Prices were good, I walked out with a butt load of ammo at an amazing price (save the 7.5x55 stuff, that was a little higher than usual, but I made a killing of .45s). Got real cheap Glock factory magazines. Guess they were just trying to unload.


----------



## bruce333 (Sep 1, 2006)

Who's got money with 3 teens to buy Christmas presents for. Not to mention the usual stuff to pay for, braces, car insurance, and the big one FOOD!

I could've used some more .45, oh well...


----------



## Dynamik1 (Dec 23, 2007)

I would have loved to have gone - this is the first I had heard of the show. I guess I should poke my head up and look around more frequently!


----------



## diggity (Dec 17, 2007)

I went, Saturday. Not enough handgun selection or amount for me. Prices on what was there was fairly high for what I am looking for.

ohh well, there is always Jan shows in Raleigh.


----------



## Dynamik1 (Dec 23, 2007)

Do you know dates/loc for Jan raleigh show?


----------



## bruce333 (Sep 1, 2006)

I don't see a schedule for the C&E shows yet (promoter for the last show), probably will be in between the Dixie shows at the fair grounds.

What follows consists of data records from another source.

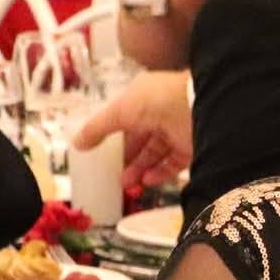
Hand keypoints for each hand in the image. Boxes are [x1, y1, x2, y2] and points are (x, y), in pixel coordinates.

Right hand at [74, 69, 193, 190]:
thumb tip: (78, 143)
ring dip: (140, 168)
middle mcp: (162, 112)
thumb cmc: (157, 100)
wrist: (201, 107)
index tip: (101, 152)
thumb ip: (98, 127)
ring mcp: (179, 129)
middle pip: (141, 138)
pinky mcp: (193, 146)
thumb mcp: (120, 110)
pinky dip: (160, 172)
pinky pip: (174, 162)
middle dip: (127, 157)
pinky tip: (146, 180)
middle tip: (112, 174)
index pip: (127, 117)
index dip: (114, 135)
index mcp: (145, 96)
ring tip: (126, 183)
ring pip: (156, 153)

The Carolina Trader shows are : Old North State Antique Gun and Military Antiques Show

Jan 5-6 Raleigh, NC State Fairgrounds www.thecarolinatrader.com
Jan 19-20 Raleigh, State Fairgrounds, Jim Graham Bldg A:$8, Dixie Gun Shows 
May 3-4 Raleigh, State Fairgrounds, Jim Graham Bldg A:$8, Dixie Gun Shows 
May 31-Jun 1 Raleigh, NC State Fairgrounds www.thecarolinatrader.com
Aug 9-10 Raleigh, State Fairgrounds, Jim Graham Bldg A:$8, Dixie Gun Shows
Sep 27-28 Raleigh, NC State Fairgrounds www.thecarolinatrader.com
Nov 22-23 Raleigh, State Fairgrounds, Jim Graham Bldg A:$8, Dixie Gun Shows


----------